Adiviné que no la había visto, era insólito que la figura de una mujer de bronce desnuda, con ojos acuáticos, montando una enorme danta pasaran desapercibido ante los ojos de un humano y un burro.
Vacilé un poco y resolví mi respuesta de este modo:
— !mmm… a… la… chimenea¡, locote, te habría servido de guía, como…un faro. ¿Ves?.
Obviamente que ni Juan ni Joseguia habían visto a la reina de los ojos de agua. —!Yo si la vi¡—

5 Me gusta

Me encanta la descripción exacta que haces de la tierra, de las personas, de joseguia y ese halo de misterio de la reina de los ojos de agua, este relato tiene de todo lo que se necesita para atrapar a un lector, a mí me atrapó, tu tienes mucho material para seguir relatando. Te abrazo con agradecimiento por este regalo generoso que son tus relatos.

1 me gusta

Eres un gran cronista
Muchas felicidades :confetti_ball:

1 me gusta

Este relato esta basado en la obra de Gilberto Anotolinez , quien fue pionero en la divulgación de esta leyenda, que luego se convirtió en mito popular. Gracias por tu lectura.

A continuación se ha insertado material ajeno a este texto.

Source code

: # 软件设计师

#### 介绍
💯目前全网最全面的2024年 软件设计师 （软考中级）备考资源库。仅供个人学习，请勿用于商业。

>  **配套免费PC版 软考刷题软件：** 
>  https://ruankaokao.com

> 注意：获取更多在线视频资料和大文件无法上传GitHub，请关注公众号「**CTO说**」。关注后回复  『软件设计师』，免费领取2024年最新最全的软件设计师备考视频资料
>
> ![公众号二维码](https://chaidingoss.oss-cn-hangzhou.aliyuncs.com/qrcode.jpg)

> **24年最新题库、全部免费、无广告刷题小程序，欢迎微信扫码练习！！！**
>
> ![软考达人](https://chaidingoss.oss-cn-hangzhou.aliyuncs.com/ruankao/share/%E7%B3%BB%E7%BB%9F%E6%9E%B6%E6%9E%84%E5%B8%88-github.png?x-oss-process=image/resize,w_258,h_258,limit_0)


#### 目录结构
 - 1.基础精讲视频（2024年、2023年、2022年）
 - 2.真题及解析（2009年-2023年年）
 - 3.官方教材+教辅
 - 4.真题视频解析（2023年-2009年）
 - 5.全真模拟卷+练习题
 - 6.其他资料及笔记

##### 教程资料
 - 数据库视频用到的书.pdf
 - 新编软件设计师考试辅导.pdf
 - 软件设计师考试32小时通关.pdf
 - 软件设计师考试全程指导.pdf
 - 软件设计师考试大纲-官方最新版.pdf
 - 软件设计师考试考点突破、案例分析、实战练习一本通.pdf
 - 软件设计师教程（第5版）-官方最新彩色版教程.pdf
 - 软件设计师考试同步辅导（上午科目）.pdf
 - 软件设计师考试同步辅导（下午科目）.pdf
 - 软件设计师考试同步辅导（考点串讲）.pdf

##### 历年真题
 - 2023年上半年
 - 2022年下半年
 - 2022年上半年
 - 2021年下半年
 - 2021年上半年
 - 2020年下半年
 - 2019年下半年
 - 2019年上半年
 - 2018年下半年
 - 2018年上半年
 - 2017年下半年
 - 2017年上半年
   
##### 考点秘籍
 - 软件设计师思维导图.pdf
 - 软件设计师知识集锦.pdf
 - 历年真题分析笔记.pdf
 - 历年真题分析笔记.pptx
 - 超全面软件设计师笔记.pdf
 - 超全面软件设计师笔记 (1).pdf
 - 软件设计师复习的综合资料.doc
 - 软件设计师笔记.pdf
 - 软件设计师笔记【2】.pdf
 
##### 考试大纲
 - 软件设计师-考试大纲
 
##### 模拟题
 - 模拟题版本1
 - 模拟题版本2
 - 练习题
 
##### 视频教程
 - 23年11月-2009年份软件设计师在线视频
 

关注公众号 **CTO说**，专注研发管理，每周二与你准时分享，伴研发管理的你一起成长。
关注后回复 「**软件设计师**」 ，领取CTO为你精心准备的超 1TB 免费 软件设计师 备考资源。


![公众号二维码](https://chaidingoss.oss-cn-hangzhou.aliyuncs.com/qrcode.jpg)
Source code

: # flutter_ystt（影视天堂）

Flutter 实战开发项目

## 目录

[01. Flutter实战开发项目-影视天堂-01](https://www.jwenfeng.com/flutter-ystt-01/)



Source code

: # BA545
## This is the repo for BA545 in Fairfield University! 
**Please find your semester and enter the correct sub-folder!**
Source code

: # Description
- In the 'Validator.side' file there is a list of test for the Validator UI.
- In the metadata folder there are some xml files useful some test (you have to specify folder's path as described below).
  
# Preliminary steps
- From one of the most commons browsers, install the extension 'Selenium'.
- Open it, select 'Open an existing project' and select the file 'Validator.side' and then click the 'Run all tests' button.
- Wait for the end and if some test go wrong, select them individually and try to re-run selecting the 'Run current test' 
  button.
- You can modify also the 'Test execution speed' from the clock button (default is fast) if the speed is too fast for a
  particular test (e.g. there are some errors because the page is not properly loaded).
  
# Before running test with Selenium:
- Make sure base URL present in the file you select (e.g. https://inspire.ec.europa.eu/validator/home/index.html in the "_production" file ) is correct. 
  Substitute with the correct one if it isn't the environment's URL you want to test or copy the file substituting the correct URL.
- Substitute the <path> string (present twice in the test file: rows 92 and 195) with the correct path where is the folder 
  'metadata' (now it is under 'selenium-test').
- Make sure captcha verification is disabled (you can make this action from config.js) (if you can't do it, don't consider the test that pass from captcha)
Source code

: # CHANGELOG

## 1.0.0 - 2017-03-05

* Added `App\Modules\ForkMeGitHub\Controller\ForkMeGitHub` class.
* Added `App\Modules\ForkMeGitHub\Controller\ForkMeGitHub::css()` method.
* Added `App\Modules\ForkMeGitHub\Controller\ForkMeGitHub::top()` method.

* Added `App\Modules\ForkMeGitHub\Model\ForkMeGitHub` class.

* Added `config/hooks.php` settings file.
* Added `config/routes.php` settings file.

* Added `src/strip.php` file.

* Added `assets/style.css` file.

Muchas Gracias Mute , saludos por México.

1 me gusta

Un mito muy bien descrito por ti, la verdad que me encantan tus relatos, tienes una fructífera imaginación

Maravillosa leyenda, admirado Domingo, me ha transportado a… seguramente mi imaginación no puede reproducir la imagen que tú tendrás, pero me ha transportado a un lugar lejano, exótico, que me embobaría y donde los nombres de plantas y animales tienen una musicalidad muy especial. Creo que viste a esa reina y que nos regalas un gran relato

2 Me gusta

Algo similar me ocurre con el León Zahorí. que sin verlo, me imagino su canto y sus paisajes. es la magia de las palabras. Gracias Ruache por leer.

1 me gusta

Jajaja me encanta leerte amigo !!! :clap::clap::clap: Aplausos, flores y lunas para este encantador relato !!!

Tengo unas preguntas pero las guardaré para la siguiente tertulia !! :scream::scream::scream:

Abrazos cálidos,
:hugs::cherry_blossom:

1 me gusta

Ya vienen las tertulias, si no las hemos reanudado en este invierno, es por exceso de trabajo, pero pronto nos desataremos y compartiremos con el mismo afecto de siempre. —se te quiere mucho—

1 me gusta

Sí, acá también me han tenido muy ocupada :sweat: pues las esperaré con mucha emoción !!! :hugs::hugs::hugs:

Igualmente para ustedes, los queremos mucho !!